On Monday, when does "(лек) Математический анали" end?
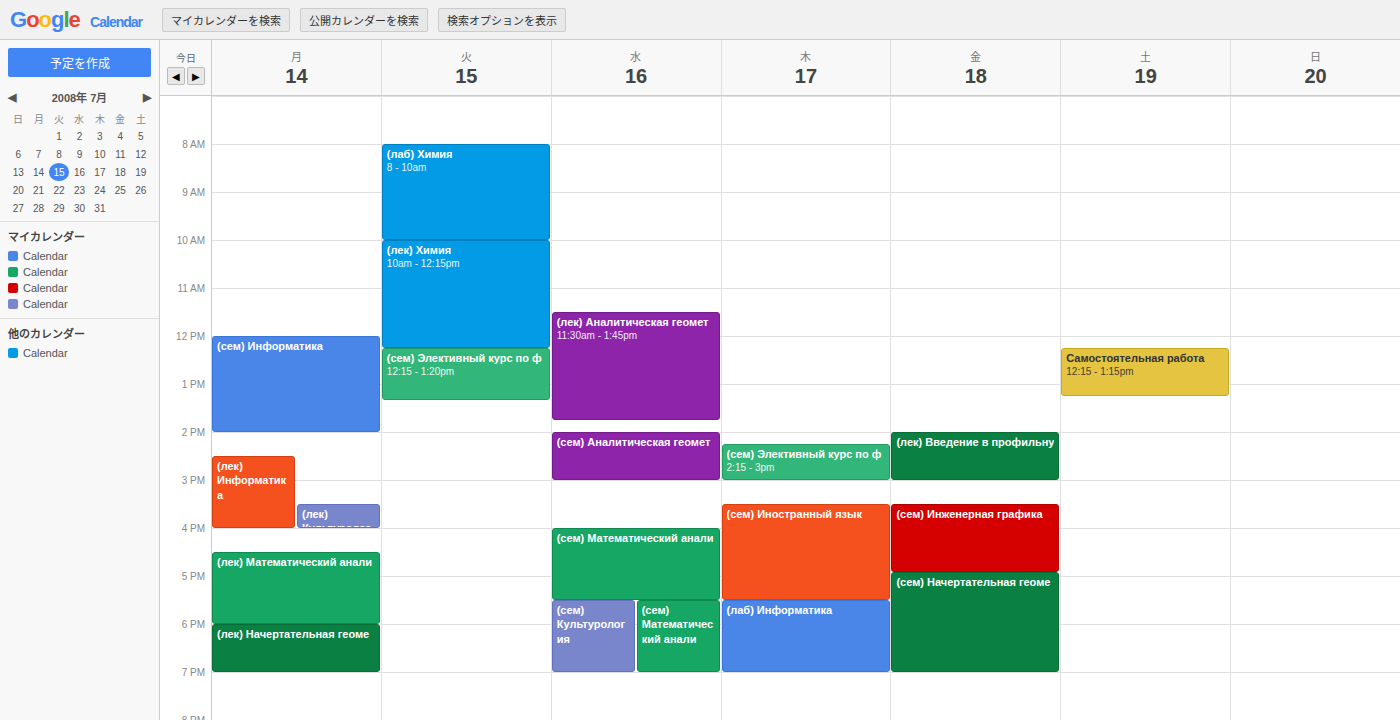
6:00 PM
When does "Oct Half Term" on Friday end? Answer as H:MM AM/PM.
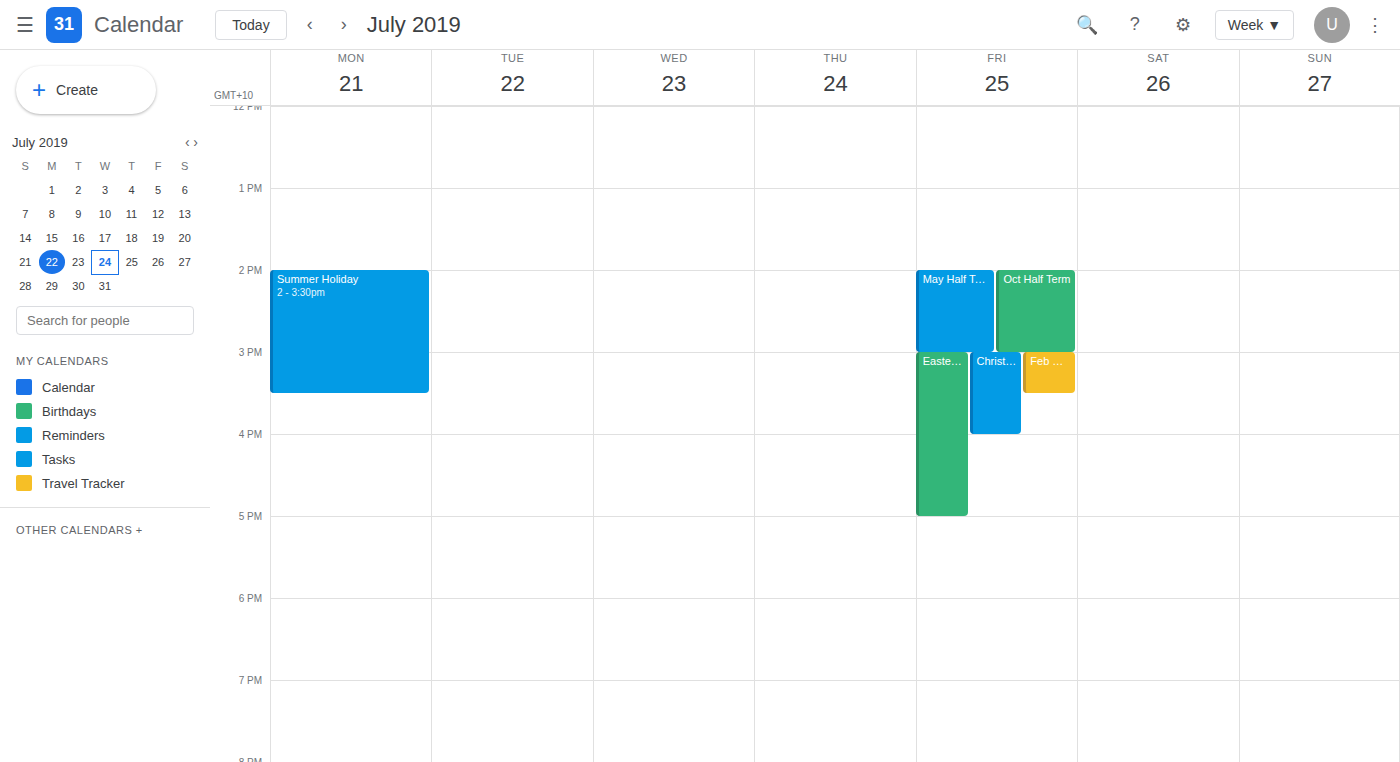
3:00 PM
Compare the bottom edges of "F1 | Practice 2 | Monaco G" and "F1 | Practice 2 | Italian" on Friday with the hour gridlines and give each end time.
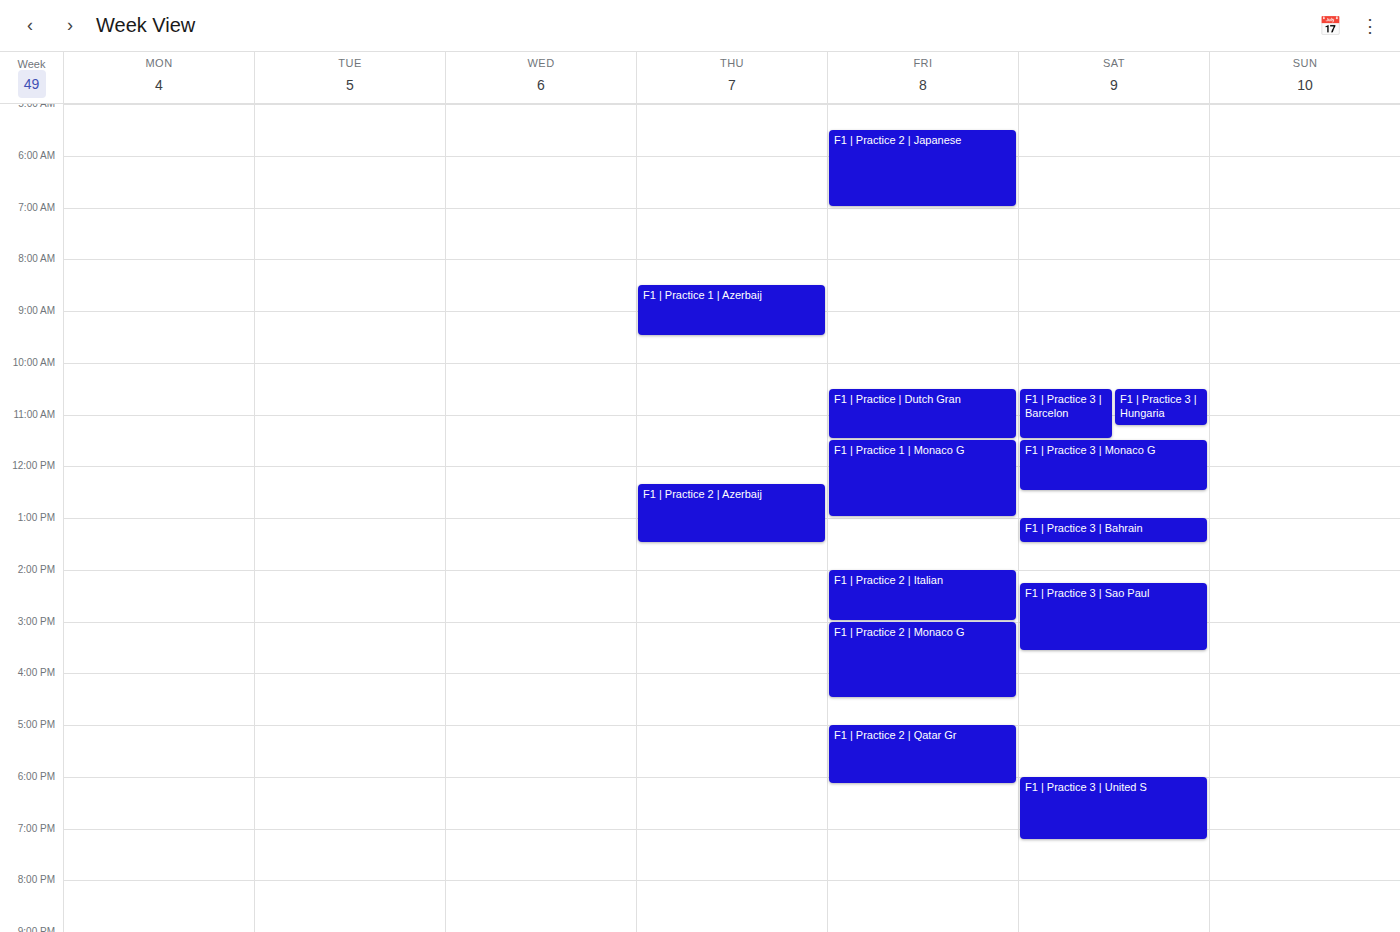
"F1 | Practice 2 | Monaco G": 4:30 PM, halfway between the 4 PM and 5 PM lines. "F1 | Practice 2 | Italian": 3:00 PM, exactly on the 3 PM line.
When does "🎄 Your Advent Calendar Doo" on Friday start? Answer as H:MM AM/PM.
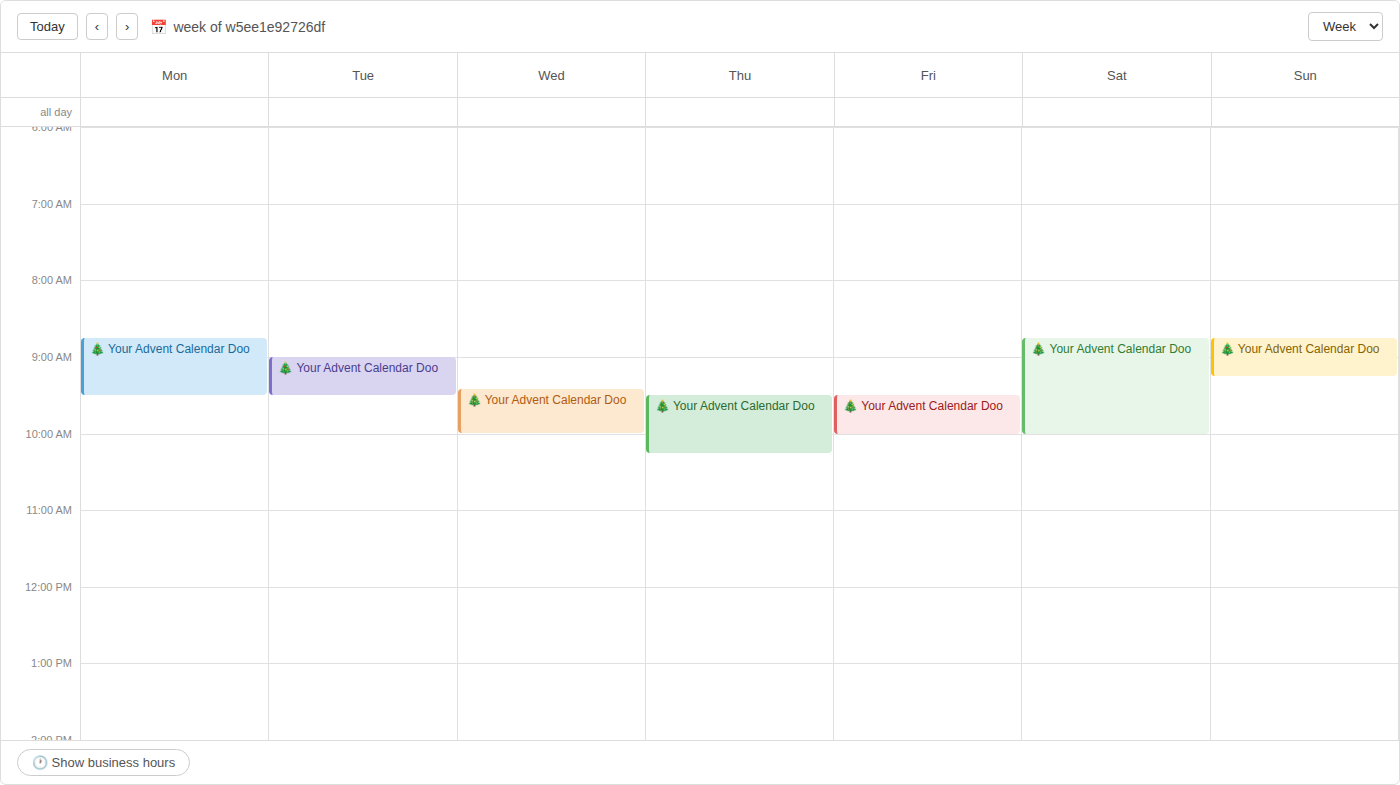
9:30 AM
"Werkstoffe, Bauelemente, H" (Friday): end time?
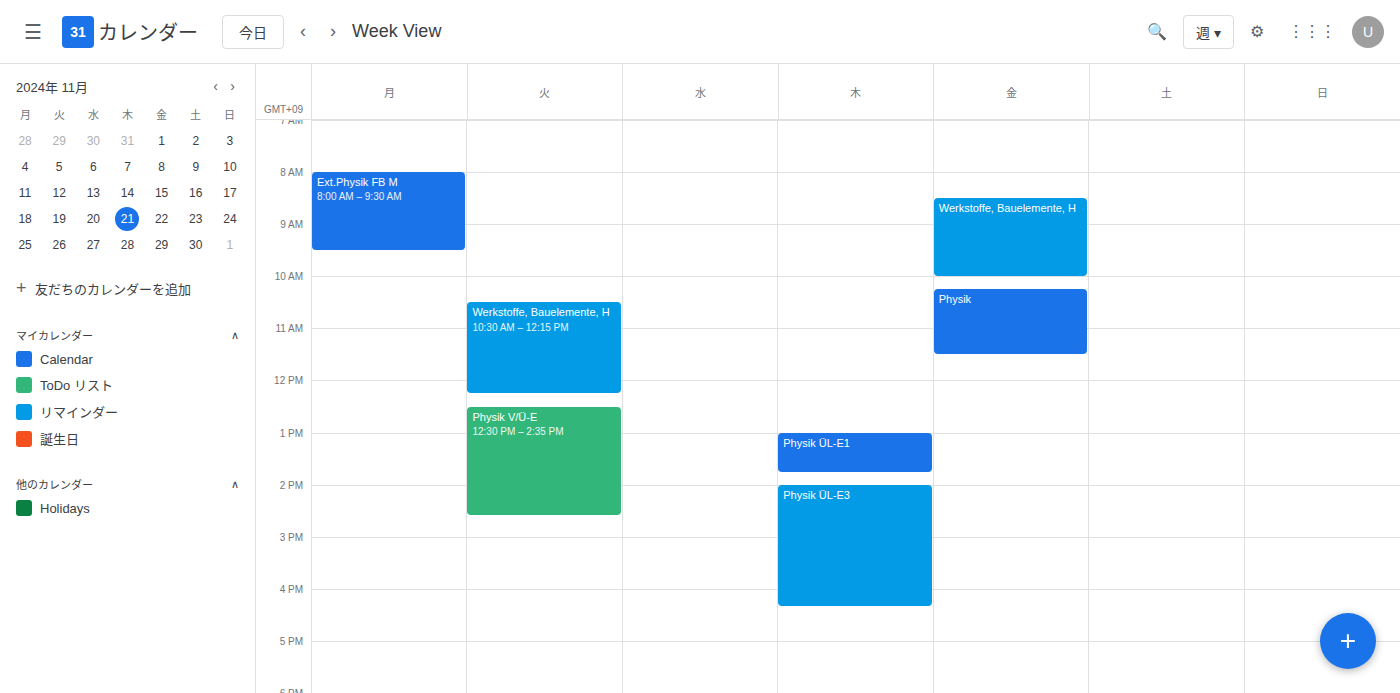
10:00 AM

------------------------------

### [Task prompt]
Report every line above that contains the word "Practice", copying each one in full.

### [Answer in full]
Compare the bottom edges of "F1 | Practice 2 | Monaco G" and "F1 | Practice 2 | Italian" on Friday with the hour gridlines and give each end time.
"F1 | Practice 2 | Monaco G": 4:30 PM, halfway between the 4 PM and 5 PM lines. "F1 | Practice 2 | Italian": 3:00 PM, exactly on the 3 PM line.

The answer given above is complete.